Thursday, October 16, 2008

Magic Street by Orson Scott Card

What do you do after after an initial success? Physicist and mathematicians famously do their greatest work before they're thirty and spend the rest of their lives waiting for recognition from the Nobel committee. Joseph Heller made a big splash with Catch-22 and struggled to match this initial brilliance for the rest of his writing career. Another example is Orson Scott Card who wrote Ender's Game (published in 1985 and still one of the top 2000 best-selling books on Amazon!).

Fame and fortune puts enormous pressure on creative people like scientists and artists. Orson Scoot Card's recent Magic Street is an ambitious project. First it is an attempt by a conservative, white author and English professor from the suburbs to write of the African-American experience in Los Angeles. Second he gave significant roles to Oberon, Titania and Puck from Shakespeare's A Midsummer Night's Dream to add "a whole new layer of meaning."

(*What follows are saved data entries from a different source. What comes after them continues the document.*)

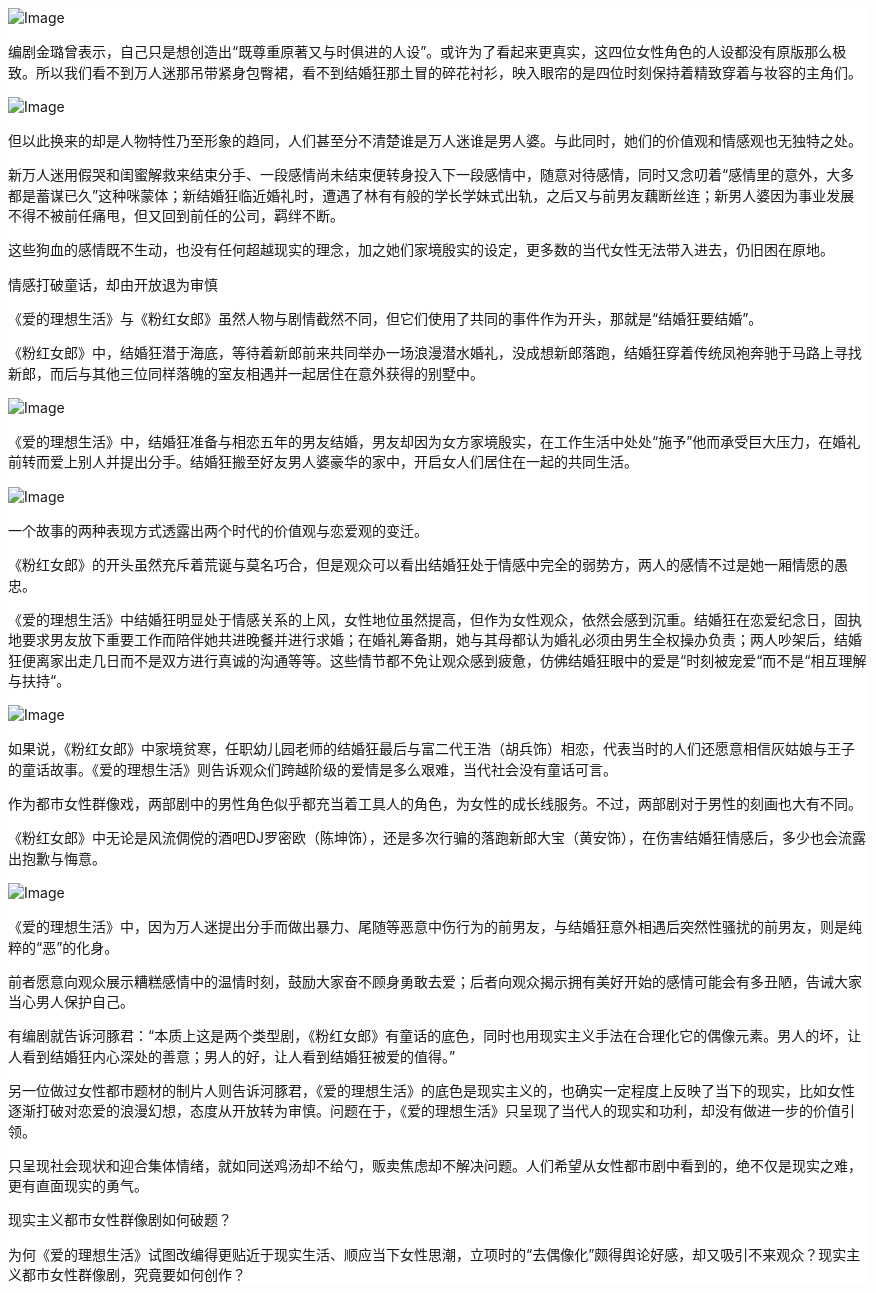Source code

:![Image](https://inews.gtimg.com/newsapp_bt/0/13290442612/641)

编剧金璐曾表示，自己只是想创造出“既尊重原著又与时俱进的人设”。或许为了看起来更真实，这四位女性角色的人设都没有原版那么极致。所以我们看不到万人迷那吊带紧身包臀裙，看不到结婚狂那土冒的碎花衬衫，映入眼帘的是四位时刻保持着精致穿着与妆容的主角们。

![Image](https://inews.gtimg.com/newsapp_match/0/13290442629/0)

但以此换来的却是人物特性乃至形象的趋同，人们甚至分不清楚谁是万人迷谁是男人婆。与此同时，她们的价值观和情感观也无独特之处。

新万人迷用假哭和闺蜜解救来结束分手、一段感情尚未结束便转身投入下一段感情中，随意对待感情，同时又念叨着“感情里的意外，大多都是蓄谋已久”这种咪蒙体；新结婚狂临近婚礼时，遭遇了林有有般的学长学妹式出轨，之后又与前男友藕断丝连；新男人婆因为事业发展不得不被前任痛甩，但又回到前任的公司，羁绊不断。

这些狗血的感情既不生动，也没有任何超越现实的理念，加之她们家境殷实的设定，更多数的当代女性无法带入进去，仍旧困在原地。

情感打破童话，却由开放退为审慎

《爱的理想生活》与《粉红女郎》虽然人物与剧情截然不同，但它们使用了共同的事件作为开头，那就是“结婚狂要结婚”。

《粉红女郎》中，结婚狂潜于海底，等待着新郎前来共同举办一场浪漫潜水婚礼，没成想新郎落跑，结婚狂穿着传统凤袍奔驰于马路上寻找新郎，而后与其他三位同样落魄的室友相遇并一起居住在意外获得的别墅中。

![Image](https://inews.gtimg.com/newsapp_match/0/13290442630/0)

《爱的理想生活》中，结婚狂准备与相恋五年的男友结婚，男友却因为女方家境殷实，在工作生活中处处“施予”他而承受巨大压力，在婚礼前转而爱上别人并提出分手。结婚狂搬至好友男人婆豪华的家中，开启女人们居住在一起的共同生活。

![Image](https://inews.gtimg.com/newsapp_bt/0/13290442617/641)

一个故事的两种表现方式透露出两个时代的价值观与恋爱观的变迁。

《粉红女郎》的开头虽然充斥着荒诞与莫名巧合，但是观众可以看出结婚狂处于情感中完全的弱势方，两人的感情不过是她一厢情愿的愚忠。

《爱的理想生活》中结婚狂明显处于情感关系的上风，女性地位虽然提高，但作为女性观众，依然会感到沉重。结婚狂在恋爱纪念日，固执地要求男友放下重要工作而陪伴她共进晚餐并进行求婚；在婚礼筹备期，她与其母都认为婚礼必须由男生全权操办负责；两人吵架后，结婚狂便离家出走几日而不是双方进行真诚的沟通等等。这些情节都不免让观众感到疲惫，仿佛结婚狂眼中的爱是“时刻被宠爱“而不是“相互理解与扶持“。

![Image](https://inews.gtimg.com/newsapp_bt/0/13290442609/641)

如果说，《粉红女郎》中家境贫寒，任职幼儿园老师的结婚狂最后与富二代王浩（胡兵饰）相恋，代表当时的人们还愿意相信灰姑娘与王子的童话故事。《爱的理想生活》则告诉观众们跨越阶级的爱情是多么艰难，当代社会没有童话可言。

作为都市女性群像戏，两部剧中的男性角色似乎都充当着工具人的角色，为女性的成长线服务。不过，两部剧对于男性的刻画也大有不同。

《粉红女郎》中无论是风流倜傥的酒吧DJ罗密欧（陈坤饰），还是多次行骗的落跑新郎大宝（黄安饰），在伤害结婚狂情感后，多少也会流露出抱歉与悔意。

![Image](https://inews.gtimg.com/newsapp_match/0/13290442631/0)

《爱的理想生活》中，因为万人迷提出分手而做出暴力、尾随等恶意中伤行为的前男友，与结婚狂意外相遇后突然性骚扰的前男友，则是纯粹的“恶”的化身。

前者愿意向观众展示糟糕感情中的温情时刻，鼓励大家奋不顾身勇敢去爱；后者向观众揭示拥有美好开始的感情可能会有多丑陋，告诫大家当心男人保护自己。

有编剧就告诉河豚君：“本质上这是两个类型剧，《粉红女郎》有童话的底色，同时也用现实主义手法在合理化它的偶像元素。男人的坏，让人看到结婚狂内心深处的善意；男人的好，让人看到结婚狂被爱的值得。”

另一位做过女性都市题材的制片人则告诉河豚君，《爱的理想生活》的底色是现实主义的，也确实一定程度上反映了当下的现实，比如女性逐渐打破对恋爱的浪漫幻想，态度从开放转为审慎。问题在于，《爱的理想生活》只呈现了当代人的现实和功利，却没有做进一步的价值引领。

只呈现社会现状和迎合集体情绪，就如同送鸡汤却不给勺，贩卖焦虑却不解决问题。人们希望从女性都市剧中看到的，绝不仅是现实之难，更有直面现实的勇气。

现实主义都市女性群像剧如何破题？

为何《爱的理想生活》试图改编得更贴近于现实生活、顺应当下女性思潮，立项时的“去偶像化”颇得舆论好感，却又吸引不来观众？现实主义都市女性群像剧，究竟要如何创作？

The result is a book that follows the worst traditions of science fiction and fantasy where pontificating talking heads weight down the narrative and the story telling gets lost. Considering Orson Scott Card might be one of the greatest living story tellers, this is a soporific disappointment.

From the man who gave us the wonderful story in Ender's Game, we now get:
"That's what humans never understand," said Titania. "They're seduced by the material world, they think that's what's real. But for all the things they touch and see and measure, they're just - wishes come true. The reality is the wishes. The desire. The only things they are real are being who wish. And their wishes become the causes of things. Wishes flow like rivers ..."
"That's his mistake," said Yo Yo. "That's our secret weapon. He thinks you're weak because he always managed to hide his kind heart under a mask of jokery and rages and malice. But it was there, and kept him from utterly destroying people. ... Without you in his heart, he turned himself into the devil."

LGBT Book Watch: While Orson Scott Card has been called homophobic, this book is basically neutral on the topic with no LGBT characters and just a single neutral reference to gay marriage.
"But we're not asking for a legally binding marriage. More like those ceremonies they do for gay couples. No legal force, but all the same words as a church marriage."